Daraufhin erläuterte der behandelnde Arzt der Beklagten in einem Schreiben, daß die medizinische Behandlung notwendig gewesen sei und bot gleichzeitig noch einen Telefontermin an. Der Bitte der Beklagten, weitere Unterlagen zu versenden, wollte der Arzt nur gegen Kostenzusage nachkommen. Die Klägerin sagte der Beklagten, daß sie die Auskünfte ohne Mithilfe ihres Arztes nicht erbringen könne und daß es für ihren Arzt ein unverhältnismäßiger Zeitaufwand sei, die Unterlagen zusammenzustellen.

Nachdem die Beklagte auch in der Folgezeit die Kosten nicht übernahm, klagte die Klägerin diese und die Kosten für die außergerichtliche Tätigkeit ihres Anwalts vor dem Landgericht Düsseldorf ein.
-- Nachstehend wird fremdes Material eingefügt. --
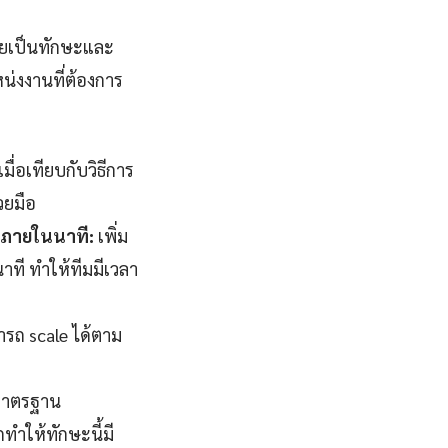
ายเป็นทักษะและ
น่งงานที่ต้องการ
่อเทียบกับวิธีการ
วยมือ
จภายในนาที:
เพิ่ม
ที ทำให้ทีมมีเวลา
รถ scale ได้ตาม
มาตรฐาน
ทำให้ทักษะนี้มี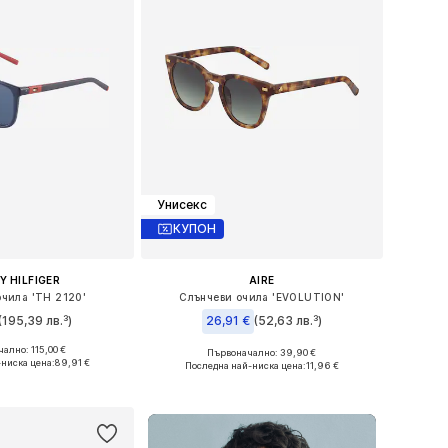
Унисекс
КУПОН
 HILFIGER
AIRE
очила 'TH 2120'
Слънчеви очила 'EVOLUTION'
(195,39 лв.³)
26,91 €
(52,63 лв.³)
ално: 115,00 €
Първоначално: 39,90 €
змери: One Size
Налични размери: One Size
-ниска цена:
89,91 €
Последна най-ниска цена:
11,96 €
в кошницата
Добави в кошницата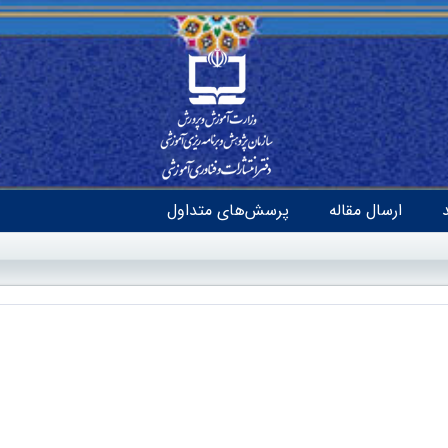
ارسال مقاله
پرسش‌های متداول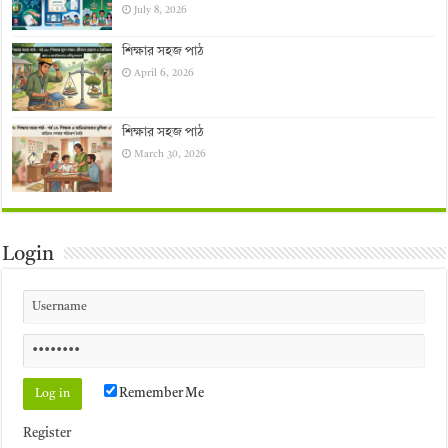
July 8, 2026
শিক্ষার সহজ পাঠ
April 6, 2026
শিক্ষার সহজ পাঠ
March 30, 2026
Login
Remember Me
Register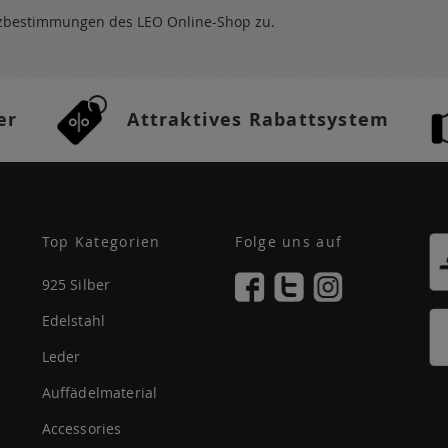
tzbestimmungen
des LEO Online-Shop zu.
er
Attraktives Rabattsystem
Top Kategorien
Folge uns auf
925 Silber
Edelstahl
Leder
Auffädelmaterial
Accessories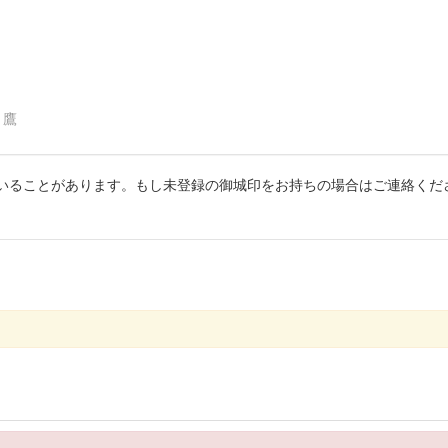
鷹
いることがあります。もし未登録の御城印をお持ちの場合はご連絡くだ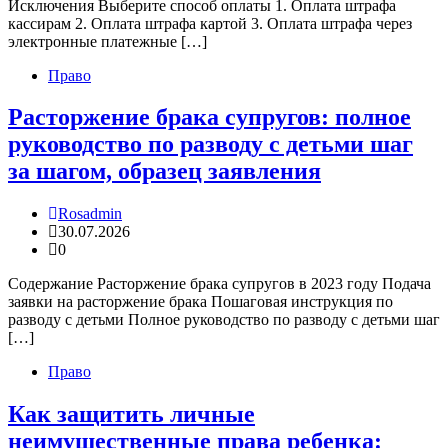
Исключения Выберите способ оплаты 1. Оплата штрафа
кассирам 2. Оплата штрафа картой 3. Оплата штрафа через
электронные платежные […]
Право
Расторжение брака супругов: полное
руководство по разводу с детьми шаг
за шагом, образец заявления
Rosadmin
30.07.2026
0
Содержание Расторжение брака супругов в 2023 году Подача
заявки на расторжение брака Пошаговая инструкция по
разводу с детьми Полное руководство по разводу с детьми шаг
[…]
Право
Как защитить личные
неимущественные права ребенка: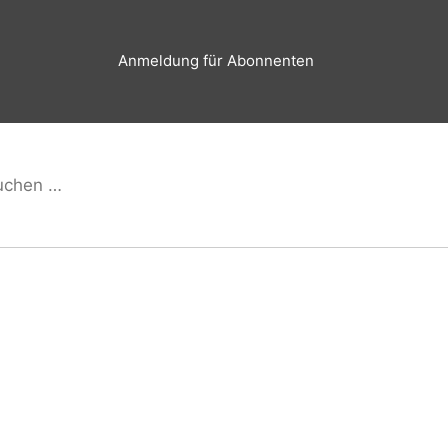
Anmeldung für Abonnenten
hen
Suchen
h: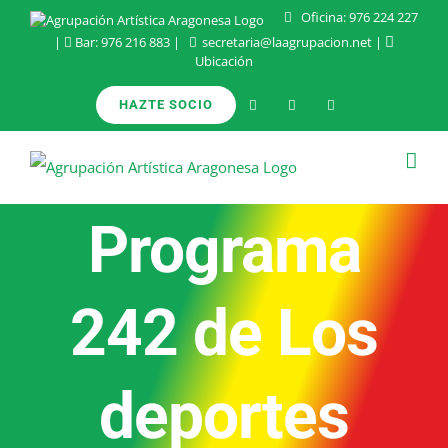
Saltar
Oficina:
976 224 227
|
Bar:
976 216 883
|
secretaria@laagrupacion.net
|
al
Ubicación
contenido
HAZTE SOCIO
Programa
242 de Los
deportes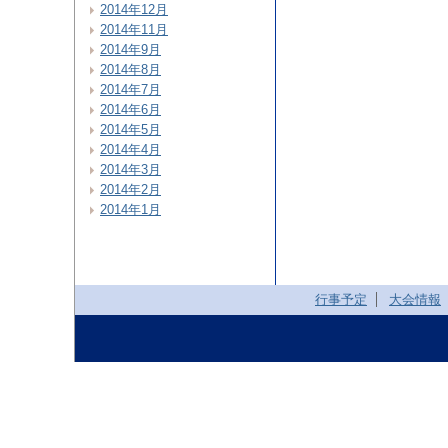
2014年12月
2014年11月
2014年9月
2014年8月
2014年7月
2014年6月
2014年5月
2014年4月
2014年3月
2014年2月
2014年1月
行事予定
大会情報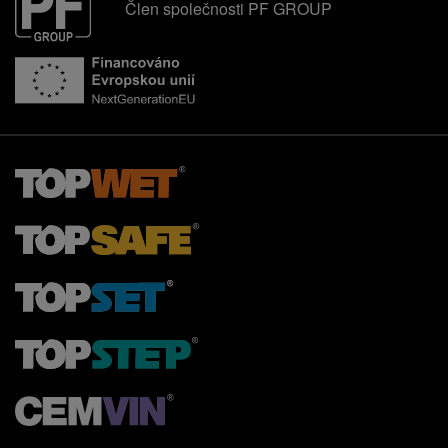
Člen společnosti PF GROUP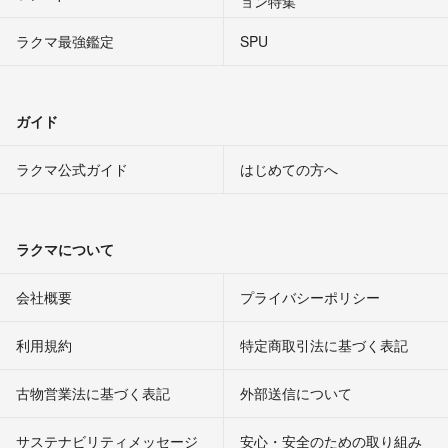
ョン特集
ラクマ最強鑑定
SPU
ガイド
ラクマ公式ガイド
はじめての方へ
ラクマについて
会社概要
プライバシーポリシー
利用規約
特定商取引法に基づく表記
古物営業法に基づく表記
外部送信について
サステナビリティメッセージ
安心・安全のための取り組み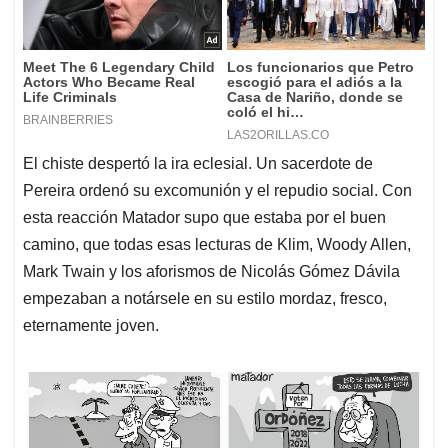
El chiste despertó la ira eclesial. Un sacerdote de
Pereira ordenó su excomunión y el repudio social. Con
esta reacción Matador supo que estaba por el buen
camino, que todas esas lecturas de Klim, Woody Allen,
Mark Twain y los aforismos de Nicolás Gómez Dávila
empezaban a notársele en su estilo mordaz, fresco,
eternamente joven.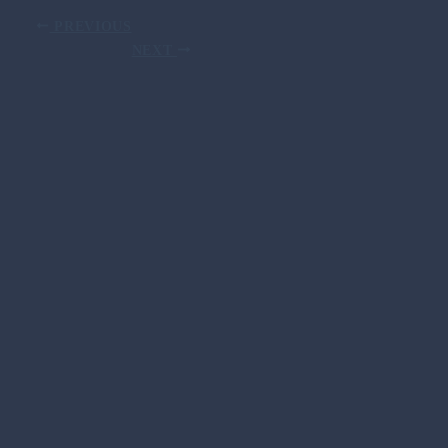
PREVIOUS
NEXT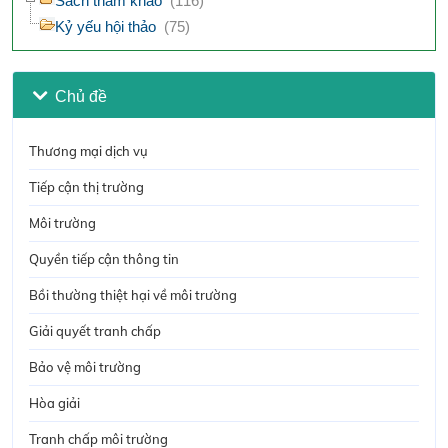
Sách tham khảo
(116)
Kỷ yếu hội thảo
(75)
Chủ đề
Thương mại dịch vụ
Tiếp cận thị trường
Môi trường
Quyền tiếp cận thông tin
Bồi thường thiệt hại về môi trường
Giải quyết tranh chấp
Bảo vệ môi trường
Hòa giải
Tranh chấp môi trường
Das Landgericht Düsseldorf wies die Klage als unbegründet ab und führte dazu aus:

Zunächst sei die Erstattung der Behandlungskosten noch nicht fällig, da eine Verpflichtung zur Übernahme der Kosten nur dann bestehe, wenn die geforderten Nachweise vorliegen. Der privaten Krankenversicherung soll durch den Anspruch auf Vorlage der Nachweise nicht die Möglichkeit gegeben werden, die Erstattung der Behandlungskosten zu verzögern, sie solle vielmehr in der Lage sein zu prüfen, ob die Behandlung vernünftigerweise erfolgte oder nicht. Dieser Anspruch der Krankenversicherung ergebe sich schon daraus, daß eine Einstandspflicht nur hinsichtlich medizinisch notwendiger Heilbehandlungen gegeben sei und das Vorliegen dieser Voraussetzung überprüfbar sein müsse. Die Rechnungen würden insoweit nicht ausreichen, da sie keine Befunde beinhalten.

Außerdem hätte die Klägerin als Privatpatientin die Unterlagen von ihrem Arzt heraus verlangen können, um diese im Anschluß der Beklagten zur Verfügung zu stellen.